Ausencia…

Y sigo trabajando acá… sí estoy, pero no al cien por ciento. Mis ratos libres son tan pocos últimamente que simplemente no he podido regresar a las letras, a las fiestas, a las parrandas nocturnas donde los amigos simplemente nos cubren de cerveza al calor de los acordes de una rola rockanrolera del bar de turno.

Tampoco he podido volver a las noches iluminadas de naranja en aquellos lugares de dudosa reputación donde el flujo de dinero sólo se compara con el flujo de otras cosas menos frías y sí más agradables. He tenido que estar dentro de mi capullo trabajoso donde me refugio cada que no tengo voluntad suficiente como para mover mi cansado cuerpo. Es una cueva poco iluminada en la que coloco mis codos sobre el escritorio y apoyo mi cabeza contra las manos que la envuelven. Sencillamente aburrido…

Toda esa parafernalia con estolas de plumas, lentes enormes, minifaldas que más bien son maxi cinturones y las pelucas de colores que hasta se antoja acompañarlas de un bote de chamoy o masticarles como chicle.

El humo de mis cigarros atiborraría mis pulmones y los de los que osen atravezar por es puerta.
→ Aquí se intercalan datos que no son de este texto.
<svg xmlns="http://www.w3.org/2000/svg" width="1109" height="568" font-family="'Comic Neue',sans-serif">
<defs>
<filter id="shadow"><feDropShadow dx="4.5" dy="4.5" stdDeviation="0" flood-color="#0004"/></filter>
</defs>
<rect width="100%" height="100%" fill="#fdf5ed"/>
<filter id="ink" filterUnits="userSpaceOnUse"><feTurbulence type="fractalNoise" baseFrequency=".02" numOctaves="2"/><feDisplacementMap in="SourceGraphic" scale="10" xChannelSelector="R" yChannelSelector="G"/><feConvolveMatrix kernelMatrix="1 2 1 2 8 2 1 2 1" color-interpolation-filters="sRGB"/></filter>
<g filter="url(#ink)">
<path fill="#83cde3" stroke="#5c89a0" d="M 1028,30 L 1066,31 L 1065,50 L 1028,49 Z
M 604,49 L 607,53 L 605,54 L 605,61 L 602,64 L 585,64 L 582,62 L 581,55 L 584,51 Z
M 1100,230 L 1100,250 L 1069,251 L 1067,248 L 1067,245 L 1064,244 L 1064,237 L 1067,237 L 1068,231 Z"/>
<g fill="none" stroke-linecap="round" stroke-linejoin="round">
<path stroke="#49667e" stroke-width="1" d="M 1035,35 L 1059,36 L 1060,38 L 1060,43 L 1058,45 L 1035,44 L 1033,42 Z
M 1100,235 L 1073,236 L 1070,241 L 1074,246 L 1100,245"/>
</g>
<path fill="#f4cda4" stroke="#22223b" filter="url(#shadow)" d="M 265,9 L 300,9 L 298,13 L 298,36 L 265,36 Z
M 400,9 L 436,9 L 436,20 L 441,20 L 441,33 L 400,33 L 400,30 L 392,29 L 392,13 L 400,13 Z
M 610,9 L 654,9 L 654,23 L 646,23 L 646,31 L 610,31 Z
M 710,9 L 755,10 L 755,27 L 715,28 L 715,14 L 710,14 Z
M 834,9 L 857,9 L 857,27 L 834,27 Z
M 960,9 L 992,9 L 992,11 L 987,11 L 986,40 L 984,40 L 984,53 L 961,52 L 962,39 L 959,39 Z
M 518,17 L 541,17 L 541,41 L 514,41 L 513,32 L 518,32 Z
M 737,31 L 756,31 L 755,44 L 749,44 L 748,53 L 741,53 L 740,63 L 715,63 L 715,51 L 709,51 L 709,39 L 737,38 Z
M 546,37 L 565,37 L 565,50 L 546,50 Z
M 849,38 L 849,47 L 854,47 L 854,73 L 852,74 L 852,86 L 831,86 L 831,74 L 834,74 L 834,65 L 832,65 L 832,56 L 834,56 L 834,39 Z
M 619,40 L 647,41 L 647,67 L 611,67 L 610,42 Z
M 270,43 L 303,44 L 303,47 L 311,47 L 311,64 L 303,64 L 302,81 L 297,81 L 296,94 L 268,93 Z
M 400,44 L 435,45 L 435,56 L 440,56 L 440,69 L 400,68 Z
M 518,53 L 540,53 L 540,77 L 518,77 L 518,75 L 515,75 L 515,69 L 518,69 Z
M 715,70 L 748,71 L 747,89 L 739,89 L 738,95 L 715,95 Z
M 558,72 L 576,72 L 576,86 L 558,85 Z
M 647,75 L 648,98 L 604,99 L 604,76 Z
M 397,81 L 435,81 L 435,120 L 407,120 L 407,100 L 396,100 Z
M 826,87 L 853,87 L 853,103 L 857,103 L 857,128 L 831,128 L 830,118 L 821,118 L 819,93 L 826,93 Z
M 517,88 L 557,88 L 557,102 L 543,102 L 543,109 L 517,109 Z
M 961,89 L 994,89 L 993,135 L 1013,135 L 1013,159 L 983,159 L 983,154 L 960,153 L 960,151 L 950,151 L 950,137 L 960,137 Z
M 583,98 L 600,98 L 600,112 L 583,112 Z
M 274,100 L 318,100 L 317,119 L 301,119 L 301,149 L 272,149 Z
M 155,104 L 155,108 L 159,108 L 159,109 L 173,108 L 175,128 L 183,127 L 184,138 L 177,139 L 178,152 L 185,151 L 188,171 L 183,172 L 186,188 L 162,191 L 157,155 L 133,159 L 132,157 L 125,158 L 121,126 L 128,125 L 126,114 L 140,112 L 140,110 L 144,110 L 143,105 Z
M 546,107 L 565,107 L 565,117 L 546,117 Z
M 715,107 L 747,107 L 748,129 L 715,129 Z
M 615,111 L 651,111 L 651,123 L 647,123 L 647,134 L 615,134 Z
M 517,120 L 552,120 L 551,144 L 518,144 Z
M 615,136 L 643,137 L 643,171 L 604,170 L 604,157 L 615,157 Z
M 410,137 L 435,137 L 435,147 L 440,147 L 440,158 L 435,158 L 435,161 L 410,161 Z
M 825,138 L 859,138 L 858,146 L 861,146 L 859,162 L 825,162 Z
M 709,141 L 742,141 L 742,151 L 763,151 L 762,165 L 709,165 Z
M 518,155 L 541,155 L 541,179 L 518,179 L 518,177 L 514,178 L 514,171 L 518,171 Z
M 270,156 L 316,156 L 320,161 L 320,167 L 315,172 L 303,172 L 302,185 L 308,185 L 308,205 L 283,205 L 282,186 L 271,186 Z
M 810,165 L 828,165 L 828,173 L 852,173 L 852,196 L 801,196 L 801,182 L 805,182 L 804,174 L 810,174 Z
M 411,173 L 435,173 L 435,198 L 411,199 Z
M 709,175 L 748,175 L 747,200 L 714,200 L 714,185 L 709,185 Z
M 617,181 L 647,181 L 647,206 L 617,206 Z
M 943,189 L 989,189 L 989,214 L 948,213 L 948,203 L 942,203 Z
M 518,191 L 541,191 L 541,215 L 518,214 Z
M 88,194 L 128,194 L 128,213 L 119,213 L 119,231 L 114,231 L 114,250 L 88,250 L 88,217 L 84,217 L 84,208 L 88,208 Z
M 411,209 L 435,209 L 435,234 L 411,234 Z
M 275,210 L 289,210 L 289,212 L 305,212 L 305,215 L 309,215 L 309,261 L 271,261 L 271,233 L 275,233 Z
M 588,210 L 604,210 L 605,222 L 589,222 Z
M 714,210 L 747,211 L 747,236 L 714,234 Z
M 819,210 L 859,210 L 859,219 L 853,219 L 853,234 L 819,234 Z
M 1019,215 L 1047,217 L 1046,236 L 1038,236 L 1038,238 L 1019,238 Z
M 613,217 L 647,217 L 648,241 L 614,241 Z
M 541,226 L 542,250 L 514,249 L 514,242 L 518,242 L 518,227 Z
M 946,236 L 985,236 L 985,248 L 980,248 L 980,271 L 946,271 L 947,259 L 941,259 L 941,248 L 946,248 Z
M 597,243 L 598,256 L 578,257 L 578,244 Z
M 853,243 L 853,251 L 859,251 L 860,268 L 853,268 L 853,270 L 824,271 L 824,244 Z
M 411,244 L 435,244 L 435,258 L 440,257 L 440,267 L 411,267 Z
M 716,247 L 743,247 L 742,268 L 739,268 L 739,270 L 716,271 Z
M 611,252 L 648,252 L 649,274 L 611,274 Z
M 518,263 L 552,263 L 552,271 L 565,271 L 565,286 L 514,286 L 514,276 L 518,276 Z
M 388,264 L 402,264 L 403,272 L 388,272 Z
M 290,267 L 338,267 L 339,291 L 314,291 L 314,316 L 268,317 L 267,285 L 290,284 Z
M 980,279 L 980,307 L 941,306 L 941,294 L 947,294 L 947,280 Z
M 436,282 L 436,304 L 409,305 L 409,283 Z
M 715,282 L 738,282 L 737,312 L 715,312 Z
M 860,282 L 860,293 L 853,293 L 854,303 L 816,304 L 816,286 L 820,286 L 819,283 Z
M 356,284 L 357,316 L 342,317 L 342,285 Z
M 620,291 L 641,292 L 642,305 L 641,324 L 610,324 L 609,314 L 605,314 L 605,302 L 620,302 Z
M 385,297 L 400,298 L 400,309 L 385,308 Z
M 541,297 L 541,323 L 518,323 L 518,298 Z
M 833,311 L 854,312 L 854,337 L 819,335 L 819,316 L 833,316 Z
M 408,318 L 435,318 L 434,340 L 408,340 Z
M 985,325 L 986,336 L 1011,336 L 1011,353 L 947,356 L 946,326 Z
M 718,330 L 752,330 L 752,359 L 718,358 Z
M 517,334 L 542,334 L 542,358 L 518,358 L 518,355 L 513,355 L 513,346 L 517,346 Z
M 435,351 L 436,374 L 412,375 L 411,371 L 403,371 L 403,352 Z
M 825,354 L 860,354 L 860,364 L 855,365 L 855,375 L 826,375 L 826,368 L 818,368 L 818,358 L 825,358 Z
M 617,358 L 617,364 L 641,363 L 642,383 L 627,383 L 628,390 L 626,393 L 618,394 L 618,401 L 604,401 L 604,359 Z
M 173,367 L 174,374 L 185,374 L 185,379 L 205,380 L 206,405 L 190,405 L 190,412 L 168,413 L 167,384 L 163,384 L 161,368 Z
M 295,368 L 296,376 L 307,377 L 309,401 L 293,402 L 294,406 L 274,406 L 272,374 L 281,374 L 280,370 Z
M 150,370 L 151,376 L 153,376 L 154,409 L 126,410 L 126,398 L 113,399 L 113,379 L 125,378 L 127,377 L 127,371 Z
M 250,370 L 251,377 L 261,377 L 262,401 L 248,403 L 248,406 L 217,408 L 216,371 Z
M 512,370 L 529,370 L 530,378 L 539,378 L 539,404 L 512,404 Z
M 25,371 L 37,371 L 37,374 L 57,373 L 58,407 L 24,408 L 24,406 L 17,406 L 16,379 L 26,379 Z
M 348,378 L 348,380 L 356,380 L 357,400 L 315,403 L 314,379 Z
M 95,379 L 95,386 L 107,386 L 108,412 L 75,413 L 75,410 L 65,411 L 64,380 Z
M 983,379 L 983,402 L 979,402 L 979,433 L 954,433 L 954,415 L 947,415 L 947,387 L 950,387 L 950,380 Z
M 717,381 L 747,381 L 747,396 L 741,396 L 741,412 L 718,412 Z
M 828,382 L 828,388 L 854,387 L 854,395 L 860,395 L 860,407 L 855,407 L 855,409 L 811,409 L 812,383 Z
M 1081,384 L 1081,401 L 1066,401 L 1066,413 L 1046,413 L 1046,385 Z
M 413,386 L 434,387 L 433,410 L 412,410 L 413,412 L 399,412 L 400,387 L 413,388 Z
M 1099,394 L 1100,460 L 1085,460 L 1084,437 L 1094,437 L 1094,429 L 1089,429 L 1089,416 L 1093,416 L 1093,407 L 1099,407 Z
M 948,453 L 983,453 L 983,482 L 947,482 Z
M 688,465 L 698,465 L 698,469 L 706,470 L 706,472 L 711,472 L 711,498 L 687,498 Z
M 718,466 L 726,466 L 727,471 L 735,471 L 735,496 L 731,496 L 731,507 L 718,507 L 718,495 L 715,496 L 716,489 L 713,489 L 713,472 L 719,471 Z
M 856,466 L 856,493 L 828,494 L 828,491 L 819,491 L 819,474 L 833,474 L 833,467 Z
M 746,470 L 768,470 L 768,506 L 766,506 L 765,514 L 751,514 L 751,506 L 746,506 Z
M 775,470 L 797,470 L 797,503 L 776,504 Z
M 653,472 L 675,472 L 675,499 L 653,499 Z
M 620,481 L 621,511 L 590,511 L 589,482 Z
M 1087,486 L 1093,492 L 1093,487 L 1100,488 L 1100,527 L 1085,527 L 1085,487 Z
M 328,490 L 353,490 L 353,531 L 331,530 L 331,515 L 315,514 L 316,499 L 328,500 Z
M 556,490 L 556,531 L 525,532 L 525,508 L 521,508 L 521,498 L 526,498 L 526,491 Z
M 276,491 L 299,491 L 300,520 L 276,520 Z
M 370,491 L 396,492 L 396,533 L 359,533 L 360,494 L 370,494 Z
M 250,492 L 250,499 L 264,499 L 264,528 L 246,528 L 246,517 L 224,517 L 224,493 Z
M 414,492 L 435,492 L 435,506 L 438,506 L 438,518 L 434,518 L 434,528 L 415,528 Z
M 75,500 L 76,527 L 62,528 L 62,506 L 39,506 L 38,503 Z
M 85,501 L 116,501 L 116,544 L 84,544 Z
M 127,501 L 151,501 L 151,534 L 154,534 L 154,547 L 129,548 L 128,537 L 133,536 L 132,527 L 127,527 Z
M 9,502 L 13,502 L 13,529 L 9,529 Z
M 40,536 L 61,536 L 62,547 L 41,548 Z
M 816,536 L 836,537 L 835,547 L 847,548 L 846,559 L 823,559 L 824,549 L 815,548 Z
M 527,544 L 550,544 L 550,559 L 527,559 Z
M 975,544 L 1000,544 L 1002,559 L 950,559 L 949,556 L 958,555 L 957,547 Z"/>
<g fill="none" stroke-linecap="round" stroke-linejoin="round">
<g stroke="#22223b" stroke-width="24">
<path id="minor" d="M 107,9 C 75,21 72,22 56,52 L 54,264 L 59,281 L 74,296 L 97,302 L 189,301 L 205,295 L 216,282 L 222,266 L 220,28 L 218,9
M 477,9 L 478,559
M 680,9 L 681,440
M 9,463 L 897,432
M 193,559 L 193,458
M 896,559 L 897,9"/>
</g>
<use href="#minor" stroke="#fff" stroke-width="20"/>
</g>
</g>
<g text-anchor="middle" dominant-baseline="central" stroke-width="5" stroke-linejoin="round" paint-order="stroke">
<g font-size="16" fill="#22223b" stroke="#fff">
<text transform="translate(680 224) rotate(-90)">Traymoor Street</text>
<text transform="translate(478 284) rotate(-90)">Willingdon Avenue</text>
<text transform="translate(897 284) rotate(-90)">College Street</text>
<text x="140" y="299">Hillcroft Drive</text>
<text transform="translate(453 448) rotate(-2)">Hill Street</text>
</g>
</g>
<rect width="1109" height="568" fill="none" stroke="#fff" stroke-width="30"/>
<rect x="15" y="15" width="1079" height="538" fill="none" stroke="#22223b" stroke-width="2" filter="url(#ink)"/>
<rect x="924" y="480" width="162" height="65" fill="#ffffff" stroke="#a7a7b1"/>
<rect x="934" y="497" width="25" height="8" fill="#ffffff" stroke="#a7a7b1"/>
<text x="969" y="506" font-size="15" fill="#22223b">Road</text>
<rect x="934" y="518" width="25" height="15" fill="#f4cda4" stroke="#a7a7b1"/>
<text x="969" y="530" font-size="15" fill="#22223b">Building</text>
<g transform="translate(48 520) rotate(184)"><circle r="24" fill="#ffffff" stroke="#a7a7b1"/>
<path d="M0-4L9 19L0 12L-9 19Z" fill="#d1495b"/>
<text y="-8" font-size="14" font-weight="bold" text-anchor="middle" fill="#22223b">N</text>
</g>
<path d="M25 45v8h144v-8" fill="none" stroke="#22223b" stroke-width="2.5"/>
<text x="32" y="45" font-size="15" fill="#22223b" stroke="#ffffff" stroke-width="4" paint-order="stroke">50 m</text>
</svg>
La televisión no sintonizaría más que canales de telemercadeo donde venden chingaderas no para bajar de peso (que flojera bajar de peso), sino para parecer más esbelto y bello y joven y demás cosas.

Tampoco he tenido que ofrecer grandes cantidades de dinero por un pequeño sobre de placer repartido al mejor postor en gramos, que habré de aspirar como el vital aire que infla mis pulmones…

Lo he dejado todo…

Bueno, la neta es que nada es cierto… me he quedado a chambear hasta tarde desde las últimas dos semanas y ya siento que me estoy pirando de la choya  pero gacho gacho garnacho… lo bueno es que uno trabaja por algo ¿no?… ¿o no?

Chale… más bien extraño ponerme a ver las caricaturas en la mañana mientras me como mi cereal a las 10 de la mañana y los que recogen la basura me ven salir aún en chanclas para darles en monedas de cincuenta centavos “ahiloquegustecooperarrr”. Lo que sí me cuaja es cuando llega el del garrafón del agua y se tiene que meter  mi casa a ver todo el reguero que he dejado del desayuno por hacerme mis famosísimos huevos motuleños (que no son más que huevos medio revueltos con salsa de la del bote).

Pero lo que más extraño es andar en pijama todo el día. Eso de ser desempleado y vivir en casa de mi madre como que es algo que nomás no deja de gustarme… pero no, se tiene que ganar uno la papa (aunque sea una papa del tamaño de un limón).

Pa todos los que se ganan la papa como yo y extrañan eso de convertirse en un costal de papas de a poquito, sólo me queda decirles una cosa…

¡YA LEVANTENSE HUEVONES Y PONGANSE A CHAMBEAR!